Focus on the God of the promise not on the lack of clouds.
I hate to wait. I like every minute of my day to be accounted for. Just the other day I sat at a drive through waiting on my order. I had been sitting there awhile and I felt myself growing impatient, even though I had nowhere to be or anywhere to go, I felt antsy as the minutes ticked on as I sat still. And maybe that’s why waiting is so excruciating to some; we have to be still. We as temporal creatures mark every second that can not be accounted for as time lost. If we aren’t moving and doing then we’re “wasting time” because the stamp of purpose never left its mark in the visible realm. So we pat our foot and sigh under our breath, every minute we spend waiting is a minute lost in the whirlpool of time. Yet not with an eternal God. Time spent waiting is some of the most important times we will face. It’s in the season of waiting that God cultivates and prepares us for the fulfillment of His promises. We want it now, the sooner the better, right? Why would God waste vital time and not grant His promises to us instantaneous? Because He knows that the time between the promise and the fulfillment is strategic in the process of cultivation. Just as the soil must be turned up and made ready for the seed-so we must be made ready for the fulfillment of promises. And that takes times.
As Simeon held the Messiah child in his arms, as he cradled the great I Am…all that time spent waiting, all the moments that seemed to be washed down the drain of insignificance, all the days he waited, they were worth it. Jesus is always worth the wait.
I don’t know what your waiting on in this season of your life but it’s worth it.

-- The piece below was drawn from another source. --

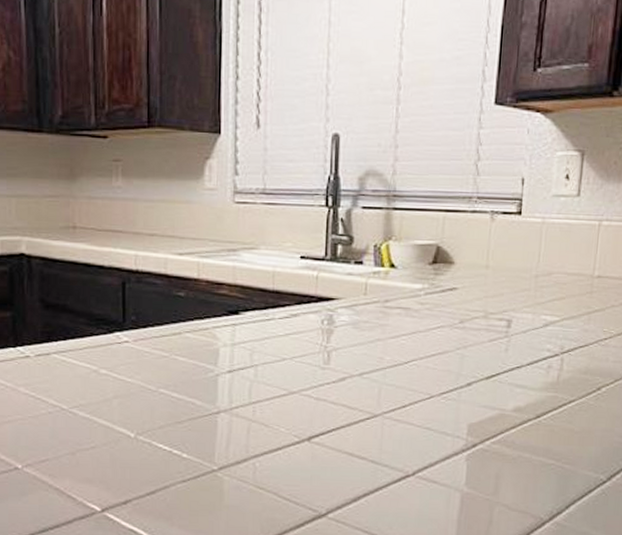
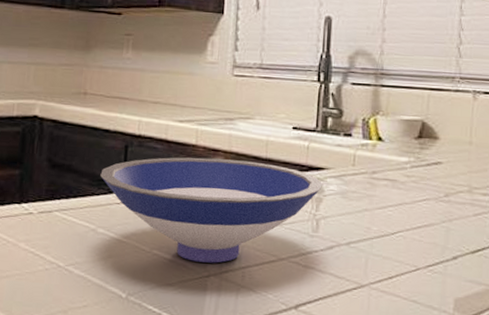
bowl: none [98,292,333,400] -> present [100,157,322,263]

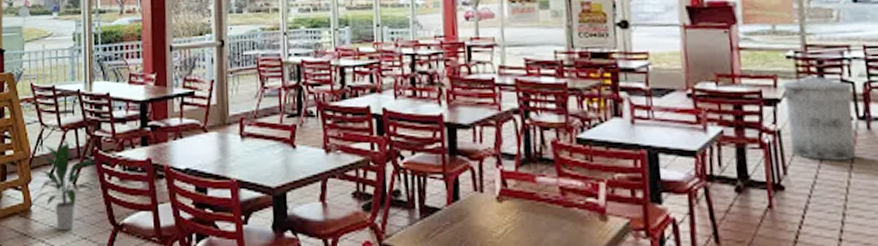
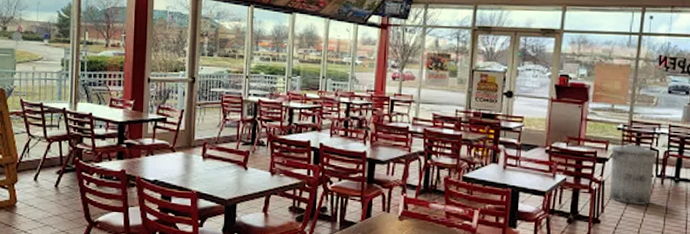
indoor plant: present [28,141,95,231] -> none [13,150,76,225]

It’ll be worth every midnight tear, every battle with doubt. For every tick of the clock that seemed wasted and forgotten will be redeemed. Stay devout. It’s key to your survival in the desert. For that kind of perspective welcomes the Spirit and He is the One that breathes vitality into our dry bones. I love Ezekiels answer when the Lord asked him if the dry bones could live; he said “O Lord God you know”.Many of us have given up on our own dry bones because we think we know. We assume it’s too late because our circumstances tell us so. Ezekiel looked at the valley of dry bones as what God said it would be, not what he saw and because he trusted the Lord would do what he said, he prophesied; he spoke as if what God said had already taken place and the Spirit took over from there. Our job in the dry times is to trust God, to cling to His word and one day we will see those dry bones dance and it will be worth the wait.